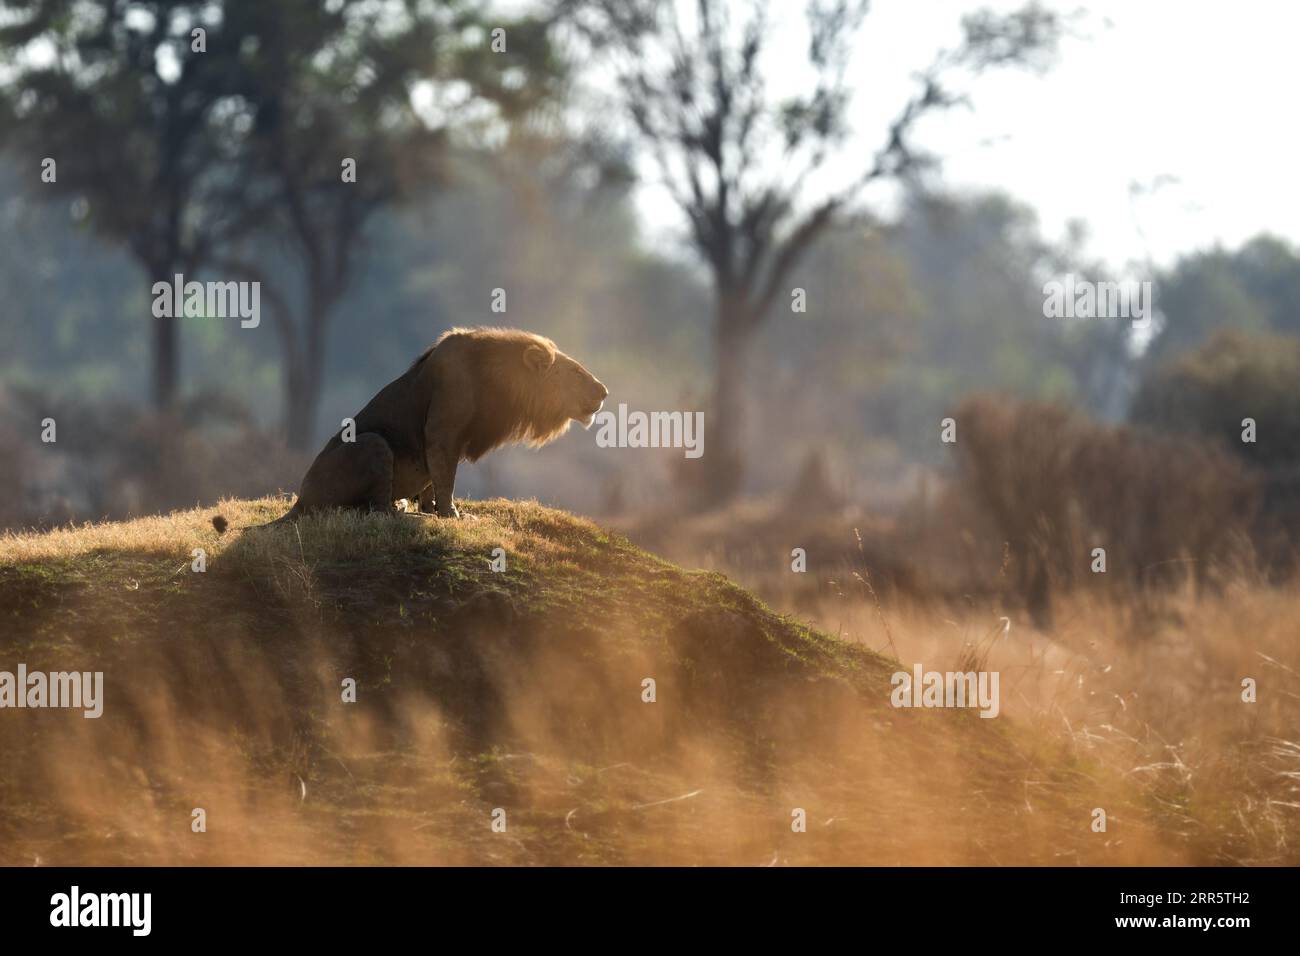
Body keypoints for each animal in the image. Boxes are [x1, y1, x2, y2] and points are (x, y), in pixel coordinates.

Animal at [247, 327, 606, 525]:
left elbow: (434, 479)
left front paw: (431, 509)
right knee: (372, 509)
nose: (604, 391)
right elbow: (445, 478)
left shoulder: (444, 443)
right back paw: (398, 511)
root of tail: (300, 500)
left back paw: (404, 505)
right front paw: (452, 515)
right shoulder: (442, 433)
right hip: (373, 443)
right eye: (576, 373)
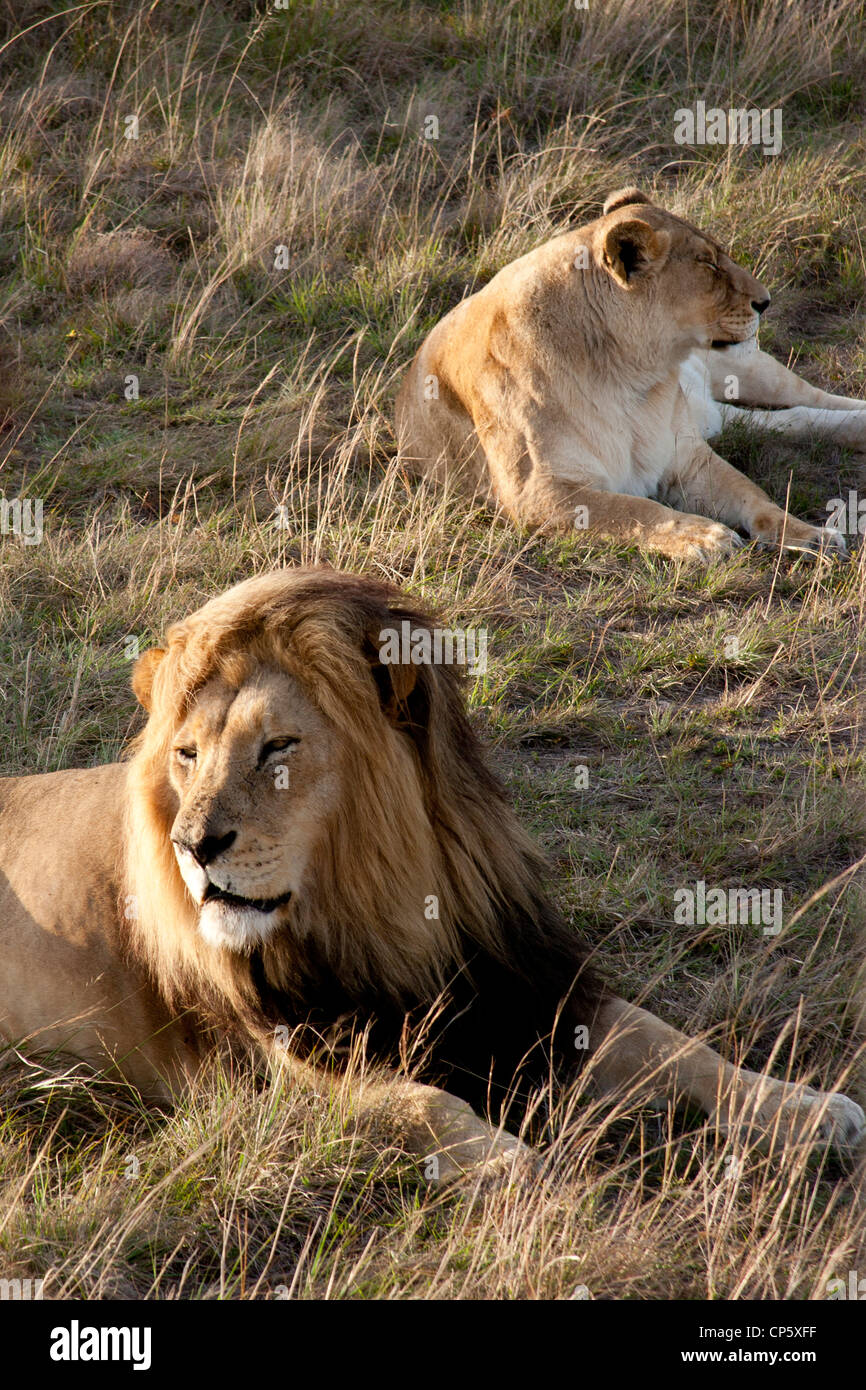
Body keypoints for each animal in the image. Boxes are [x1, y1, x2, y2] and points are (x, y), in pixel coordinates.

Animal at [3, 569, 861, 1178]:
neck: (384, 912)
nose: (193, 845)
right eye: (186, 755)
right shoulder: (286, 1064)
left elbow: (678, 1046)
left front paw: (812, 1110)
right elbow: (420, 1104)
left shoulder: (524, 986)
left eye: (278, 747)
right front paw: (510, 1162)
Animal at [397, 187, 861, 561]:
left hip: (745, 368)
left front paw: (811, 535)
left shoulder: (687, 456)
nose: (765, 302)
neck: (633, 376)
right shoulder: (540, 494)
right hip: (715, 415)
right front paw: (705, 537)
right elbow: (637, 511)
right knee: (789, 420)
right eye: (708, 266)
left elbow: (755, 496)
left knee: (813, 400)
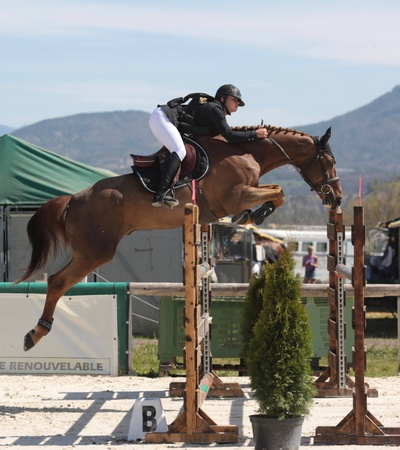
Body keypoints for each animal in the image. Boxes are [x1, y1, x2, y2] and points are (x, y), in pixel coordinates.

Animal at [18, 125, 342, 350]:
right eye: (329, 161)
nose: (336, 199)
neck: (245, 153)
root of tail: (73, 199)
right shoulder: (236, 195)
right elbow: (279, 191)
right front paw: (254, 214)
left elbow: (276, 191)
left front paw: (254, 215)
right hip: (95, 252)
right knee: (57, 281)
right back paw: (36, 333)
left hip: (90, 252)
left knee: (58, 282)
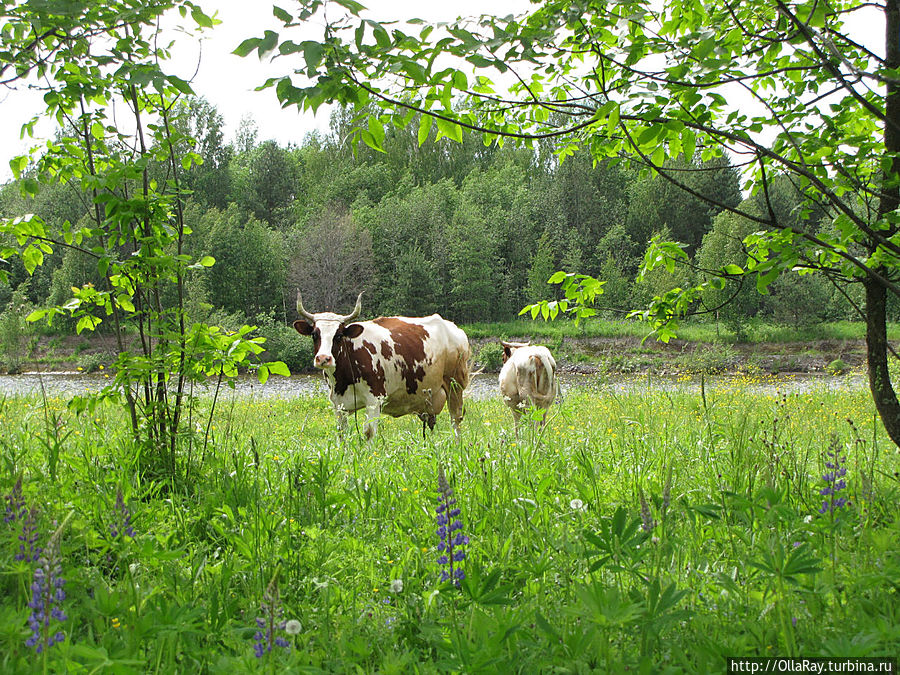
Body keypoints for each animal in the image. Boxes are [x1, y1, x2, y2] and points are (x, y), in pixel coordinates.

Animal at [292, 290, 472, 438]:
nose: (323, 358)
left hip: (455, 386)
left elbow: (369, 432)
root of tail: (454, 328)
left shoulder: (374, 400)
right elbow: (342, 433)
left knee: (455, 421)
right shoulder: (338, 404)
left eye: (338, 335)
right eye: (314, 334)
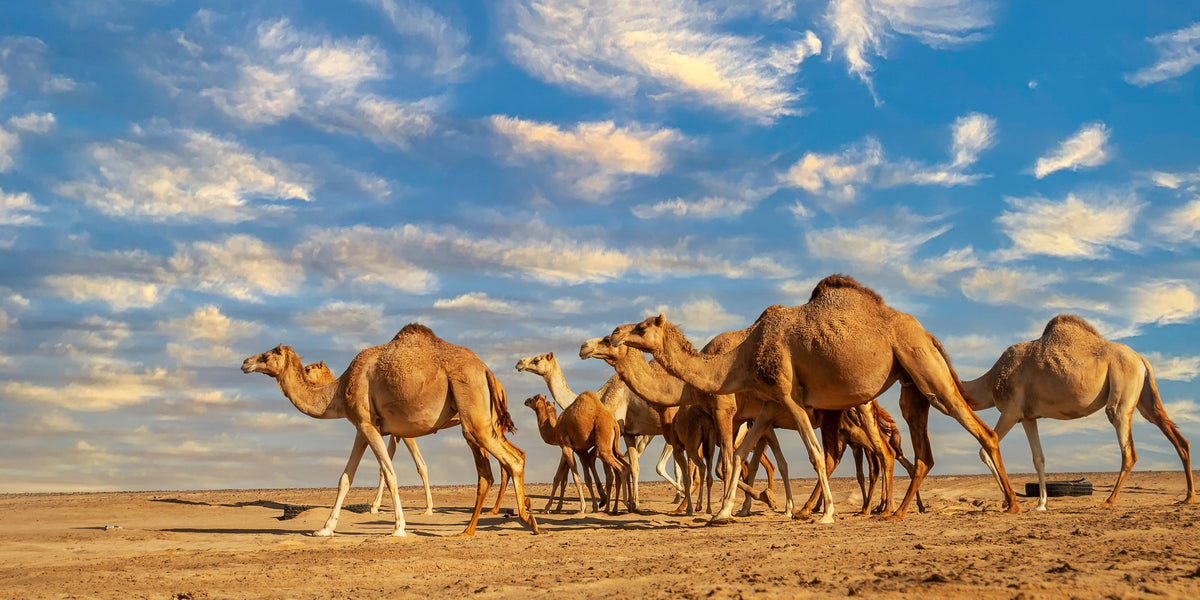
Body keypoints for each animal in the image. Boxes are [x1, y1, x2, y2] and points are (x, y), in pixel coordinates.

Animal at [301, 361, 510, 517]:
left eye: (308, 369)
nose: (302, 372)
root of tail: (500, 388)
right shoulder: (396, 432)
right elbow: (385, 466)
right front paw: (375, 506)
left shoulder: (403, 433)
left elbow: (419, 465)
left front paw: (427, 508)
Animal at [610, 274, 1020, 523]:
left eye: (642, 327)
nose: (613, 334)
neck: (741, 357)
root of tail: (928, 332)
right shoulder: (769, 405)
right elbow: (740, 457)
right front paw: (724, 513)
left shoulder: (784, 397)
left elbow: (811, 455)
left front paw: (825, 514)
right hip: (910, 384)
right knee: (920, 453)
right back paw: (893, 512)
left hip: (924, 368)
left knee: (978, 430)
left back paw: (1011, 503)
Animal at [966, 314, 1194, 510]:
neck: (989, 383)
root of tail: (1141, 359)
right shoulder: (1028, 416)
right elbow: (1039, 458)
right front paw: (1041, 505)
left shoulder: (1011, 411)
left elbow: (985, 449)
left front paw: (1008, 502)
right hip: (1144, 399)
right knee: (1175, 436)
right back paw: (1188, 497)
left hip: (1122, 389)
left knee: (1127, 448)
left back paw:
***
> _EXERCISE DESCRIPTION_
Give back the full data exactly as it reads, but drop the pictures.

> _WRITTEN ANSWER_
Body keypoints for each animal in the image. Boxes are [x1, y1, x2, y2] and points are (x, y), in pixel coordinates.

Animal at [247, 327, 606, 525]:
left elbow: (434, 479)
left front paw: (431, 509)
right knee: (372, 509)
nose: (604, 391)
right elbow: (445, 478)
left shoulder: (444, 443)
right back paw: (398, 511)
root of tail: (300, 500)
left back paw: (404, 505)
right front paw: (452, 515)
right shoulder: (442, 433)
right hip: (373, 443)
right eye: (576, 373)
Body keypoints for each animal in the image. Boxes are [x1, y1, x2, y2] and points are (x, y), in pixel coordinates.

Animal at [3, 569, 861, 1178]:
neck: (384, 912)
nose: (193, 845)
right eye: (186, 755)
right shoulder: (286, 1064)
left elbow: (678, 1046)
left front paw: (812, 1110)
right elbow: (420, 1104)
left shoulder: (524, 986)
left eye: (278, 747)
right front paw: (510, 1162)
Animal at [397, 187, 861, 561]:
left hip: (745, 368)
left front paw: (811, 535)
left shoulder: (687, 456)
nose: (765, 302)
neck: (633, 376)
right shoulder: (540, 494)
right hip: (715, 415)
right front paw: (705, 537)
right elbow: (637, 511)
right knee: (789, 420)
right eye: (708, 266)
left elbow: (755, 496)
left knee: (813, 400)
Body keypoints for each animal in the image. Boxes are [x1, y1, x2, y2] and points are (x, y), in pixel coordinates.

Animal at [18, 125, 342, 350]:
right eye: (329, 161)
nose: (336, 199)
neck: (245, 153)
root of tail: (73, 199)
right shoulder: (236, 195)
right elbow: (279, 191)
right front paw: (254, 214)
left elbow: (276, 191)
left front paw: (254, 215)
right hip: (95, 252)
right knee: (57, 281)
right back paw: (36, 333)
left hip: (90, 252)
left knee: (58, 282)
Body keypoints for each animal in the image. Boxes are [x1, y1, x2, y2] and points are (x, y), in pixel coordinates.

Animal at [292, 290, 472, 438]:
nose: (323, 358)
left hip: (455, 386)
left elbow: (369, 432)
root of tail: (454, 328)
left shoulder: (374, 400)
right elbow: (342, 433)
left knee: (455, 421)
right shoulder: (338, 404)
left eye: (338, 335)
right eye: (314, 334)
Body keypoints for each animal in the image. Boxes are [x1, y1, x2, y2] and points are (x, y), in pixel coordinates.

Animal at [301, 361, 510, 517]:
left eye: (308, 369)
nose: (302, 372)
root of tail: (500, 388)
right shoulder: (396, 432)
right elbow: (385, 466)
right front paw: (375, 506)
left shoulder: (403, 433)
left elbow: (419, 465)
left front paw: (427, 508)
Animal at [610, 274, 1020, 523]:
left eye: (642, 327)
nose: (613, 334)
neck: (741, 357)
root of tail: (928, 332)
right shoulder: (769, 405)
right elbow: (740, 457)
right front paw: (724, 513)
left shoulder: (784, 397)
left elbow: (811, 455)
left front paw: (825, 514)
right hip: (910, 384)
right knee: (920, 453)
right back paw: (893, 512)
left hip: (924, 368)
left knee: (978, 430)
left back paw: (1011, 503)
Animal at [966, 314, 1194, 510]:
neck: (989, 383)
root of tail: (1141, 359)
right shoulder: (1028, 416)
right elbow: (1039, 458)
right front paw: (1041, 505)
left shoulder: (1011, 411)
left elbow: (985, 449)
left front paw: (1008, 502)
right hip: (1144, 399)
right knee: (1175, 436)
right back paw: (1188, 497)
left hip: (1122, 389)
left knee: (1127, 448)
left back paw:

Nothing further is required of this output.